> [Exercise]:
List every line in the material below that contains the string "instrument".

> [Record excerpts]:
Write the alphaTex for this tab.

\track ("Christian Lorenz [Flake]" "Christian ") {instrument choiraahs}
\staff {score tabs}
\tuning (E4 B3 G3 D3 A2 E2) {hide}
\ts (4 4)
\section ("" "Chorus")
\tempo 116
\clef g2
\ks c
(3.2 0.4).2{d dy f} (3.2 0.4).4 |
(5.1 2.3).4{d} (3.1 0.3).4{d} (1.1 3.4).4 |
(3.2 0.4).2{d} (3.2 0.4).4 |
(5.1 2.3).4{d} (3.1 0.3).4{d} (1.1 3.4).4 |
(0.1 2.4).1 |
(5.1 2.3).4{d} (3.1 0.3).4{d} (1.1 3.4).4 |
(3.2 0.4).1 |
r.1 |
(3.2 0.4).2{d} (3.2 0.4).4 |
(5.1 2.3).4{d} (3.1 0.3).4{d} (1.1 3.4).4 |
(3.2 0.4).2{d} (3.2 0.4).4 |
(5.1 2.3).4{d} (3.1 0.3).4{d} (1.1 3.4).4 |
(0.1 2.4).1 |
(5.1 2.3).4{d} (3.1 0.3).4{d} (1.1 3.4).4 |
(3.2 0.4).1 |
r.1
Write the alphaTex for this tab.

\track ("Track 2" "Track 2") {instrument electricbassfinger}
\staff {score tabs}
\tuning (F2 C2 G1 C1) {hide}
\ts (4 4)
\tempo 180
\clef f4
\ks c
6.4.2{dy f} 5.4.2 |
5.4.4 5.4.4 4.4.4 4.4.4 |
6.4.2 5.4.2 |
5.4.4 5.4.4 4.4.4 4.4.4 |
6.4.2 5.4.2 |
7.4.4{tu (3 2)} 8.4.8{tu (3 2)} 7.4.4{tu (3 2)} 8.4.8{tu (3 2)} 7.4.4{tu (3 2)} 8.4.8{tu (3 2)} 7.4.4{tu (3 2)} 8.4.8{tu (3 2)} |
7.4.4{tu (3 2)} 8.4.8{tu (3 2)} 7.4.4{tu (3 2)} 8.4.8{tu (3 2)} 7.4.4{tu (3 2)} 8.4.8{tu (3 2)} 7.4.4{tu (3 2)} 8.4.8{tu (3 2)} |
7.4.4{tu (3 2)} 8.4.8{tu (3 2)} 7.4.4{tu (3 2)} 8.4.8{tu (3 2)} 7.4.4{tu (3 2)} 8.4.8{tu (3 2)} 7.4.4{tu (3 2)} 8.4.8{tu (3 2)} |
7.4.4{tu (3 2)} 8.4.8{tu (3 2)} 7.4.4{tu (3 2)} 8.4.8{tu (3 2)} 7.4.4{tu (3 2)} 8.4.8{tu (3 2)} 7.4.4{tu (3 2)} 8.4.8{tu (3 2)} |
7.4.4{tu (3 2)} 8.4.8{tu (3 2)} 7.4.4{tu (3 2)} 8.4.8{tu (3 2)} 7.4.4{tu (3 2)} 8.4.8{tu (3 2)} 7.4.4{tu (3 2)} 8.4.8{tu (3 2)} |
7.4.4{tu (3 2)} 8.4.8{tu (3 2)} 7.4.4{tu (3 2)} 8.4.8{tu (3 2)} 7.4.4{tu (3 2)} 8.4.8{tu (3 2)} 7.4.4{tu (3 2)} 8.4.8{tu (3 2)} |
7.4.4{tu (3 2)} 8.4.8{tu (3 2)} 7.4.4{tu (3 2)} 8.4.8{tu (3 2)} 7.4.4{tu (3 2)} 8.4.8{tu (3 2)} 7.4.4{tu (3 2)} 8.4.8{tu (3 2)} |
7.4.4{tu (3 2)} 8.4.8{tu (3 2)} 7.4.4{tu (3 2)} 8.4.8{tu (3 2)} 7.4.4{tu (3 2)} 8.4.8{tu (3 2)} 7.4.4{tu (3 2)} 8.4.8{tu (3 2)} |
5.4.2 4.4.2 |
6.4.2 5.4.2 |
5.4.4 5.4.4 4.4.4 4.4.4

> [Solved problem]:
\track ("Christian Lorenz [Flake]" "Christian ") {instrument choiraahs}
\track ("Track 2" "Track 2") {instrument electricbassfinger}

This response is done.